Trust formation must be repeatable and enable auditable by the evaluating participant. The audit logs might have to be shared through data space observability
Trust outcomes must be explainable in terms of accepted and rejected claims.
Trust mechanisms shall not require mandatory reliance on a single centralized or federated identity provider. The DSGA may define and accept multiple trust anchors (credential issuers) as part of the Dataspace Trust Framework. Acceptance of a given anchor is a governance decision and does not grant structural control over the data space to that issuer. Policy and claims exchange uses interoperable, machine-readable protocols and formats. Centralized-only identity architectures are not aligned with the autonomy and agency objectives of decentralized data spaces.
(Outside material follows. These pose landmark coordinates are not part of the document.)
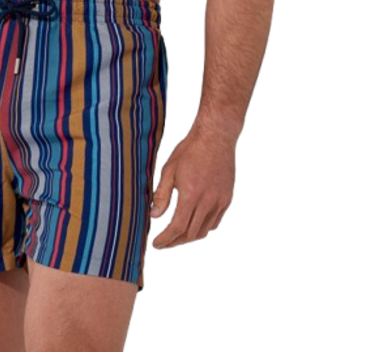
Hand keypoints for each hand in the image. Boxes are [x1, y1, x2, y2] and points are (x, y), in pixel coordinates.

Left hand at [151, 121, 236, 249]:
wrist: (216, 136)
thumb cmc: (190, 150)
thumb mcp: (169, 169)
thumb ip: (161, 194)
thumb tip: (154, 216)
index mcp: (191, 195)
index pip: (177, 227)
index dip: (165, 239)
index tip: (155, 244)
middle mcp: (208, 202)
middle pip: (191, 233)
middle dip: (175, 242)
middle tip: (163, 244)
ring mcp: (220, 201)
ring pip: (204, 230)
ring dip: (189, 238)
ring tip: (176, 238)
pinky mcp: (227, 198)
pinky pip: (215, 222)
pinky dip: (203, 229)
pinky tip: (194, 228)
Trust is a Runtime Property¶
Trust exists only while its assumptions hold. Therefore:
Trust can be continuously re-evaluated for long-running interactions. Material changes in claims, policies, context, or behaviour should trigger re-evaluation. Cached trust decisions should have explicit validity bounds. A participant MAY reuse a cached trust assessment for similar future interactions only if the scope, risk class, and validity period are explicit, conservatively limited, and documented; cached assessments must be re-evaluated on any material change to claims, policies, or context.
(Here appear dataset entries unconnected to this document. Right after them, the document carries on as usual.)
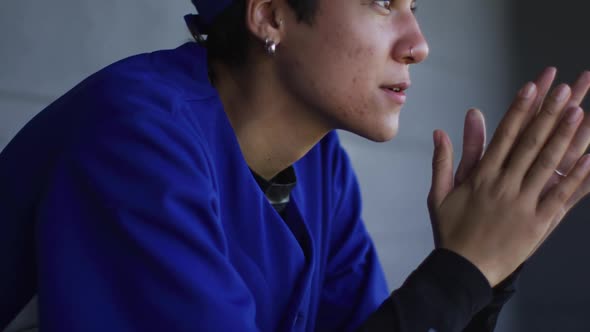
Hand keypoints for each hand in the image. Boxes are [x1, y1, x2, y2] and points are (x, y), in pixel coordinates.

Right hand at [428, 71, 589, 286]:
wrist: (463, 270)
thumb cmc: (450, 232)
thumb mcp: (439, 195)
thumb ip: (442, 161)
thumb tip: (440, 131)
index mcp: (481, 177)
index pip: (503, 136)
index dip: (519, 109)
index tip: (531, 87)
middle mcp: (504, 185)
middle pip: (529, 143)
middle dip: (547, 113)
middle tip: (564, 88)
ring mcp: (523, 203)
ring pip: (548, 164)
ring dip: (565, 137)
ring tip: (580, 111)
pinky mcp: (539, 223)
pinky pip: (561, 196)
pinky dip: (577, 177)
There is no concept of “once trusted, always trusted”. Participants should define verification frequency according to the sensitivity of the data and the risk of the interaction (for high-sensitivity assets require on-demand or per-execution revalidation; for lower-sensitivity assets periodic revalidation may be acceptable). Revocation signals must be handled promptly by participants; the DSGA or chosen DTFs should document expected propagation and verification intervals for different risk classes.
Trust and Policy Interaction¶
Policies do not enforce trust; they express expectations. Trust emerges from:
- Comparing declared policies with verifiable claims.
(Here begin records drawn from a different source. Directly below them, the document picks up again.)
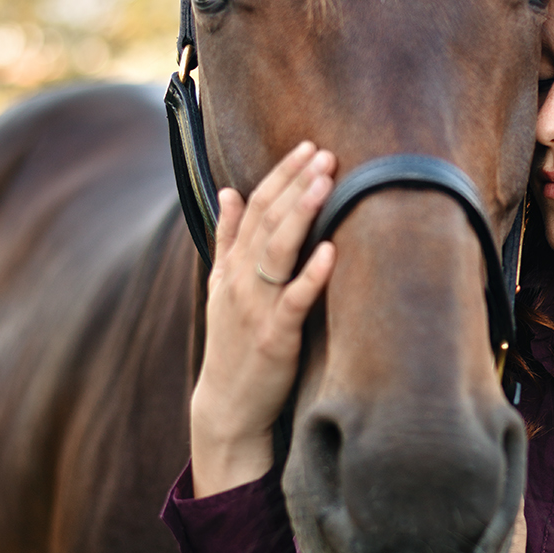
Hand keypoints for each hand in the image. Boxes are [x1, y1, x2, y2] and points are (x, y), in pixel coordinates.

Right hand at [190, 142, 335, 496]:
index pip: (255, 206)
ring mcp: (256, 308)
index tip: (307, 147)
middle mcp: (241, 280)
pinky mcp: (275, 338)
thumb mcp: (222, 287)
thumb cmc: (233, 343)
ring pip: (278, 251)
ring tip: (325, 182)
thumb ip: (226, 238)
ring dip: (301, 213)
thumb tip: (228, 191)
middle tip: (324, 152)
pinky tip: (331, 250)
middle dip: (296, 184)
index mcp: (232, 264)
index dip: (281, 175)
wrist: (227, 405)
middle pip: (268, 220)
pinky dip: (312, 275)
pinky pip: (295, 301)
- Assessing whether obligations can realistically be met.
- Evaluating enforcement mechanisms offered by the counterparty.
Policy compliance must be treated as probabilistic unless directly observable. Trust decisions should explicitly capture residual risk.
Revocation and Trust Withdrawal¶
Trust can be revoked at any time. Triggers for withdrawal include:
- Claim revocation or expiry.
- Policy violations or non-compliance signals.
- Context changes invalidating prior assumptions.
- Inability to re-validate critical assertions.
Revocation¶
- Propagates to ongoing interactions.
- Can require termination, degradation, or isolation of data access.
- Doesn't depend on centralized revocation services.
Failure Modes¶
Architectures implementing Trust should explicitly handle:
- False-positive trust due to over-reliance on credentials.
- False-negative trust due to incomplete information.
- Asymmetric trust where only one side evaluates rigorously.
- Stale trust decisions in long-lived processes.
- Strategic misrepresentation of policies or capabilities.
Ignoring these failure modes renders trust claims non-credible.
Interoperability Constraints¶
To remain interoperable:
- Trust mechanisms must rely on minimal shared and discoverable semantics.
- Claim formats must be extensible and schematically loose.
- Trust logic must not assume shared policy languages, implementations or engines.
Interoperability emerges at the protocol boundary, not the trust model.
Governance Implications¶
Trust is inseparable from governance. Therefore:
- Dataspace Trust Frameworks (DTFs) must define acceptable trust evidence categories.
- Dispute resolution must acknowledge divergent trust assessments.
- Cross-domain interactions must tolerate incompatible trust conclusions.
Consensus on outcomes is optional; consistency of process is mandatory.
Explicit Invariants¶
A decentralized dataspace conforming to this model therefore must uphold:
- Local autonomy of trust decisions.
- Explicit trust scope and duration.
- Continuous re-evaluation and revocation.
- No mandatory central trust services.
- No implicit trust via participation alone.
These invariants take precedence over compatibility with prior data space models.